Are Business Cards Dead in the Digital Age?
Forbes declared business cards dead, claiming they’re static, being used wrong, and they don’t reflect our life in a high-speed gig economy. Well, they’re partly right.
Here’s our take:
Living la Vide Digital Age
Yes, Americans devote more than 10 hours a day to screen time, but when so many messages are moving digital, there is now more open space for traditional marketing, including business cards.
And traditional marketing (specifically, print media) has gotten much smarter. Predictably, traditional media works best when tied together with digital. The key is connecting through meaningful relationships. And with an action plan in place, both forms bring out the best in each other.
Business Cards’ Role Has Shifted
88% of business cards handed out get thrown away in less than a week. Dropping off a business card stapled to a brochure at a prospect’s front desk doesn’t cut it anymore.
Today, business cards are the sidekick with a purpose. Context, delivery, and timing matter. Depending on the meeting style, you may want to hand out a business card in the beginning or in the end. Or it may not be appropriate to hand one out at all. It all depends, and honing on the right time and place can be key to making it work most effectively for you.

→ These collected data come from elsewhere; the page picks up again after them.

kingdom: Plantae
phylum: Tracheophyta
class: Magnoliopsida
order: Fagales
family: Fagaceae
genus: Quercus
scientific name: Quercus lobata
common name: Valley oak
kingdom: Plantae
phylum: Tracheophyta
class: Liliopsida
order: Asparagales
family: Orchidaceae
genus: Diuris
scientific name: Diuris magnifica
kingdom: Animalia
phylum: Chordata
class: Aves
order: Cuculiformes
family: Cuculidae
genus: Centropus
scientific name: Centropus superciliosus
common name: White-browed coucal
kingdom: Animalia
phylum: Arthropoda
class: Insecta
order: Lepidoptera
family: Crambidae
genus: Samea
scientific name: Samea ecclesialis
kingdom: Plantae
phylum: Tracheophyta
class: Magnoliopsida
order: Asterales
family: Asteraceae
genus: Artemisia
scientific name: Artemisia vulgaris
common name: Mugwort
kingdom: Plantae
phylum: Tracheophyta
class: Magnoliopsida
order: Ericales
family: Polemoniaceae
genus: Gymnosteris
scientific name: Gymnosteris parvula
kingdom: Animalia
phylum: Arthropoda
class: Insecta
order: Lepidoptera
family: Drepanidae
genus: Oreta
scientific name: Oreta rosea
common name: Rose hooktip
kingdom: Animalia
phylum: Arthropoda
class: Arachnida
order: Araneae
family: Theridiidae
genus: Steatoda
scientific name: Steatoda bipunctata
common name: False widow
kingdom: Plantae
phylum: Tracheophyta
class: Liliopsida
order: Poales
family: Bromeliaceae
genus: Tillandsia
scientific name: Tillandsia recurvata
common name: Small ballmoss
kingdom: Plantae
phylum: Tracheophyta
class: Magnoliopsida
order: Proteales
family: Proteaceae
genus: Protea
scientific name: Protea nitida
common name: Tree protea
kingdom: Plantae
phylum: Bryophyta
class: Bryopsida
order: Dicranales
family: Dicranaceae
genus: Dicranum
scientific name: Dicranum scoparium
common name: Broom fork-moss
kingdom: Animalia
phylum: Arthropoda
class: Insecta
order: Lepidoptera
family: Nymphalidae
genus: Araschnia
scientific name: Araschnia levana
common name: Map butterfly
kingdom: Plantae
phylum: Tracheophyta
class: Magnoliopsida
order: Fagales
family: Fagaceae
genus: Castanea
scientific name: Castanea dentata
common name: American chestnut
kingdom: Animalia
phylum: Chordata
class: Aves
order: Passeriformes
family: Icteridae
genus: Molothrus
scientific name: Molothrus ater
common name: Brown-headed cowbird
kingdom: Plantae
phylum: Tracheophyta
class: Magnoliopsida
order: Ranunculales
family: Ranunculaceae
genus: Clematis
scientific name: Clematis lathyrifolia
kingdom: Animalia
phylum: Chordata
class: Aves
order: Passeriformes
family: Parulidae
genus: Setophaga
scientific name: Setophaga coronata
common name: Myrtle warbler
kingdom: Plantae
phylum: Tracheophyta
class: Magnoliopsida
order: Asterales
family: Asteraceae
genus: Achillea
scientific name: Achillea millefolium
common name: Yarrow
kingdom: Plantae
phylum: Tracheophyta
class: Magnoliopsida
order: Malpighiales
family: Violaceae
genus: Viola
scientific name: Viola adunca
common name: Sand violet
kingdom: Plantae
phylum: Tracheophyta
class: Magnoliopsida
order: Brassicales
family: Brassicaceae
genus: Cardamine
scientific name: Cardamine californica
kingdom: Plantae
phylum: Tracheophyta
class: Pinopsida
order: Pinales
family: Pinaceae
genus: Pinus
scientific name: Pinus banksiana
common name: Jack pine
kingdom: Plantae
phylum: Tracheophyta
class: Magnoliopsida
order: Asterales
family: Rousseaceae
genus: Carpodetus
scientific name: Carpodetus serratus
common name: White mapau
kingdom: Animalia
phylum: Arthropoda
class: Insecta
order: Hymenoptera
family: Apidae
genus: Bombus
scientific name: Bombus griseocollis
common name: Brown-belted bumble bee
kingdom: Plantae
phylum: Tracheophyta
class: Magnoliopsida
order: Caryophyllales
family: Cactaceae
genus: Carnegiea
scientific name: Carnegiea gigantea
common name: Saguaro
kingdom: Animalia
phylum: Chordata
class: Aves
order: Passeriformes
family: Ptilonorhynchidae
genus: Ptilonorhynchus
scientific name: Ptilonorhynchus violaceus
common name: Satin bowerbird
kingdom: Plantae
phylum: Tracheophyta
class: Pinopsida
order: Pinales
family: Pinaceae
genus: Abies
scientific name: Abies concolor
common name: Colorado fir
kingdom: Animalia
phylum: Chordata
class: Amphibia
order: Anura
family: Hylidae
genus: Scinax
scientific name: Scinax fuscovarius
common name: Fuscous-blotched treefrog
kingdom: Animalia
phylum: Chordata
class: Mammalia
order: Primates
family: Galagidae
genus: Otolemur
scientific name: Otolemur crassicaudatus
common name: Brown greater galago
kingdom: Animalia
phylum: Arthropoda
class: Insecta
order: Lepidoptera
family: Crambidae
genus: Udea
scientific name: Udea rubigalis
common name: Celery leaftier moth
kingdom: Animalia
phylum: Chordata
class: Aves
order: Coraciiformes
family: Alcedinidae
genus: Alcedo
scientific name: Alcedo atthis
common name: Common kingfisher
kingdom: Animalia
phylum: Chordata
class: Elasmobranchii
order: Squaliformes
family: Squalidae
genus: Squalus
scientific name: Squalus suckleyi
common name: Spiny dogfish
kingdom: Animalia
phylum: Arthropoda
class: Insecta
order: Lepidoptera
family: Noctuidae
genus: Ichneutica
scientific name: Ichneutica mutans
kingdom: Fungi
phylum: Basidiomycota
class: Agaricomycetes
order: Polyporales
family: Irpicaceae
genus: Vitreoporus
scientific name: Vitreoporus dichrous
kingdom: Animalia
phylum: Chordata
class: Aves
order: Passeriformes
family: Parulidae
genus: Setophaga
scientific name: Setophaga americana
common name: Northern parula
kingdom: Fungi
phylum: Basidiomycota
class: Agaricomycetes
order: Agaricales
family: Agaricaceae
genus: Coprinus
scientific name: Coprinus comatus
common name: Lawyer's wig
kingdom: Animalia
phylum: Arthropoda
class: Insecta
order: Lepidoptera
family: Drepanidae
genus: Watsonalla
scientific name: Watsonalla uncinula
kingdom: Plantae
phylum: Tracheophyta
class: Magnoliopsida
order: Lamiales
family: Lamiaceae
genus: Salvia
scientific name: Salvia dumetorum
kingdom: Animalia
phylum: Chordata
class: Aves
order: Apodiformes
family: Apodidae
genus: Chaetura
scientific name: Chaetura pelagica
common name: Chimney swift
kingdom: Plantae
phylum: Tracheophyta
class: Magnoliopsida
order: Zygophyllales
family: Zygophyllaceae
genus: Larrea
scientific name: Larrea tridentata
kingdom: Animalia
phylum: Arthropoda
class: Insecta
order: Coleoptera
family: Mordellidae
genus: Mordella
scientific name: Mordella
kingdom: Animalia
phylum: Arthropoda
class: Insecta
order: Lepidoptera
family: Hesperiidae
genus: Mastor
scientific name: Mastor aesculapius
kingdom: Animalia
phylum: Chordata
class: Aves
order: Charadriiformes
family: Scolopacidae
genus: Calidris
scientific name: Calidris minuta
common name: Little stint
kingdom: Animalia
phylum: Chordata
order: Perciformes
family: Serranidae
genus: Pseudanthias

People’s BS Detectors are better than ever. Quality, authenticity, and originality have never been more important because we’ve been conditioned to be skeptical of most sales tactics. A second glance is only given to things that resonate as authentic.
With high expectations set, high caliber design and materials are not optional, rather, they’re essential.
High expectations can open the door to being memorable, a rare unicorn in the marketing world. Take a calculated chance on size, shape, material, colors – everything. It’s easier now more than ever to break away from the standard 2” x 3.5” white business card. Local artisans and online retailers are no stranger to custom requests.
So are business cards dead? Far from it. They’re just not what they used to be, and that’s a good thing.